:: Data section

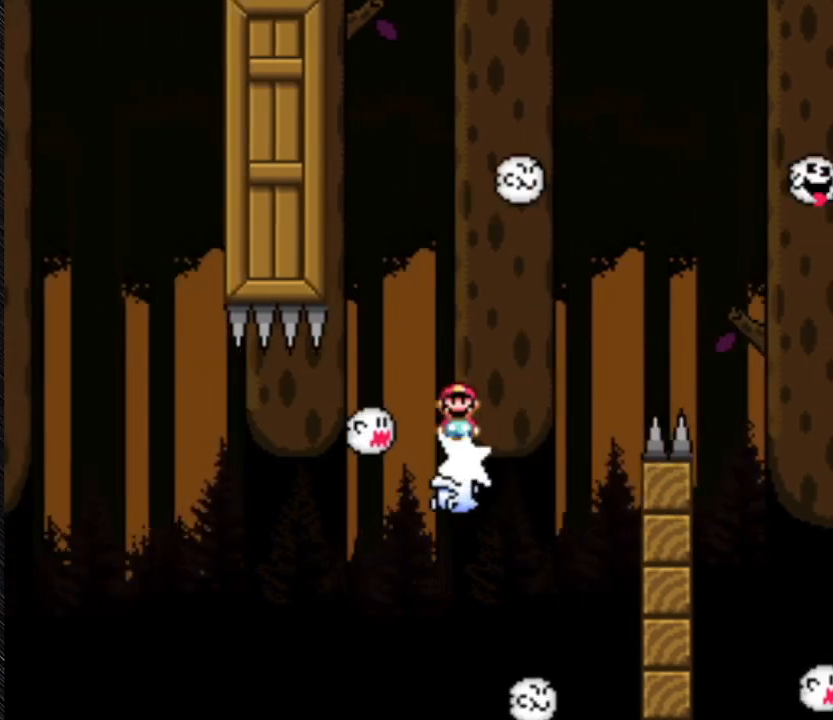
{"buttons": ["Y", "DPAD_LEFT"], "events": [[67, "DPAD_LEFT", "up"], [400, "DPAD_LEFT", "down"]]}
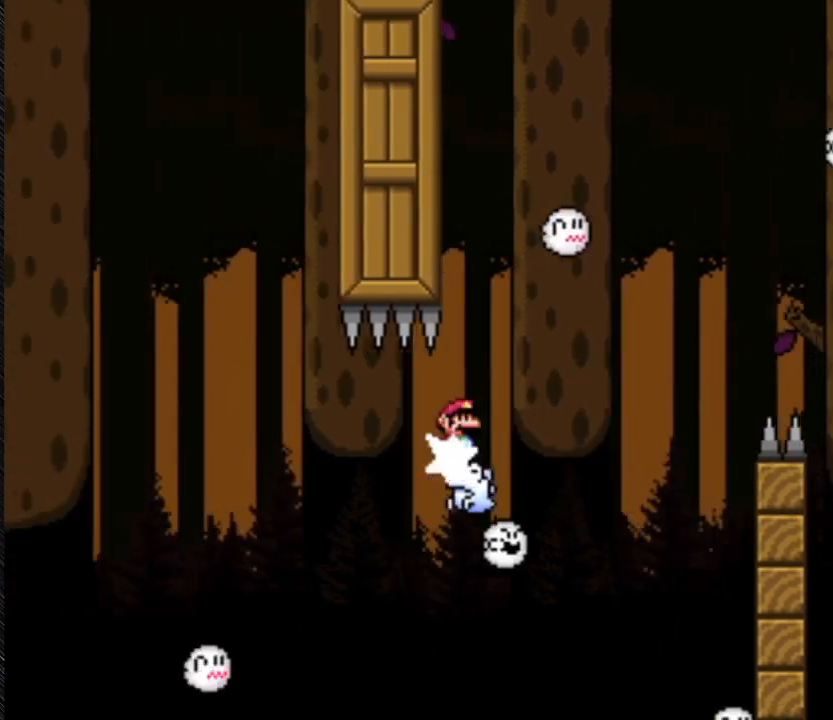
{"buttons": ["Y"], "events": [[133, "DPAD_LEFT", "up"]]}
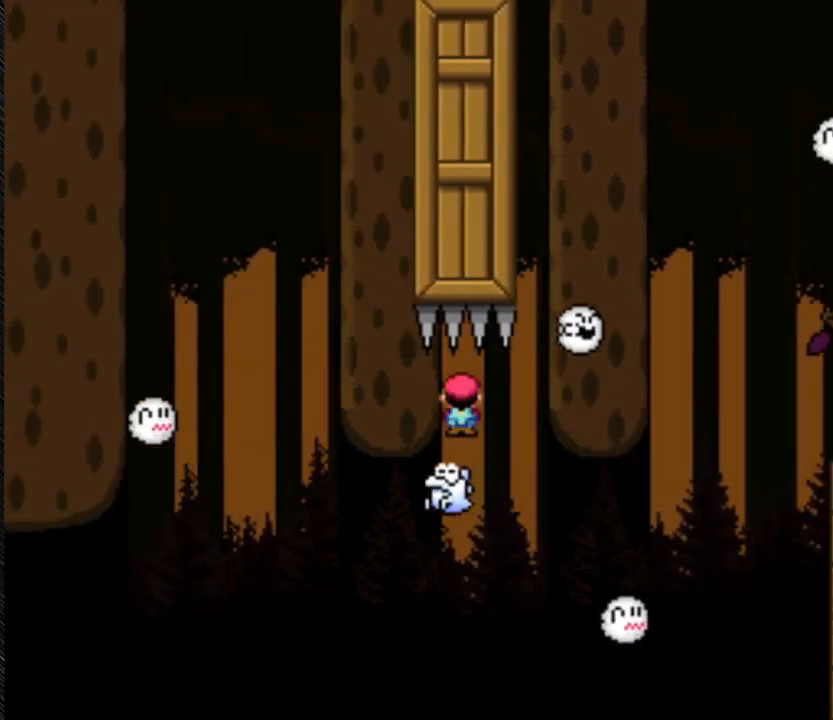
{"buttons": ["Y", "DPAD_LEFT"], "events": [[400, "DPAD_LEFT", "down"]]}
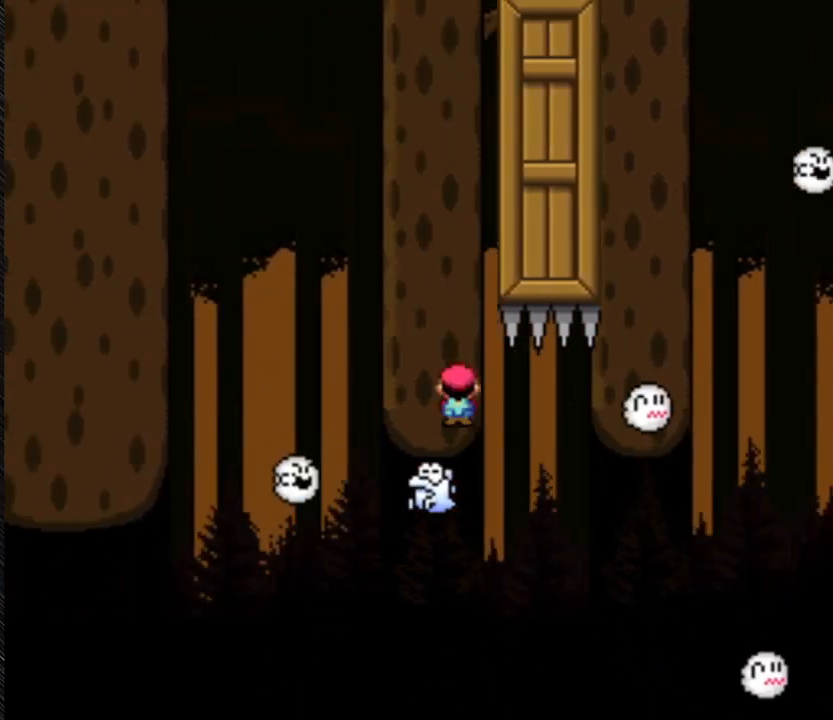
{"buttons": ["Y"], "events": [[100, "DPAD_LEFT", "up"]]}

::::

About this exercise:
Every line of the data above is to be repeated exactly; the images are to be left out.

Solution for this task:
{"buttons": ["Y", "DPAD_LEFT"], "events": [[67, "DPAD_LEFT", "up"], [400, "DPAD_LEFT", "down"]]}
{"buttons": ["Y"], "events": [[133, "DPAD_LEFT", "up"]]}
{"buttons": ["Y", "DPAD_LEFT"], "events": [[400, "DPAD_LEFT", "down"]]}
{"buttons": ["Y"], "events": [[100, "DPAD_LEFT", "up"]]}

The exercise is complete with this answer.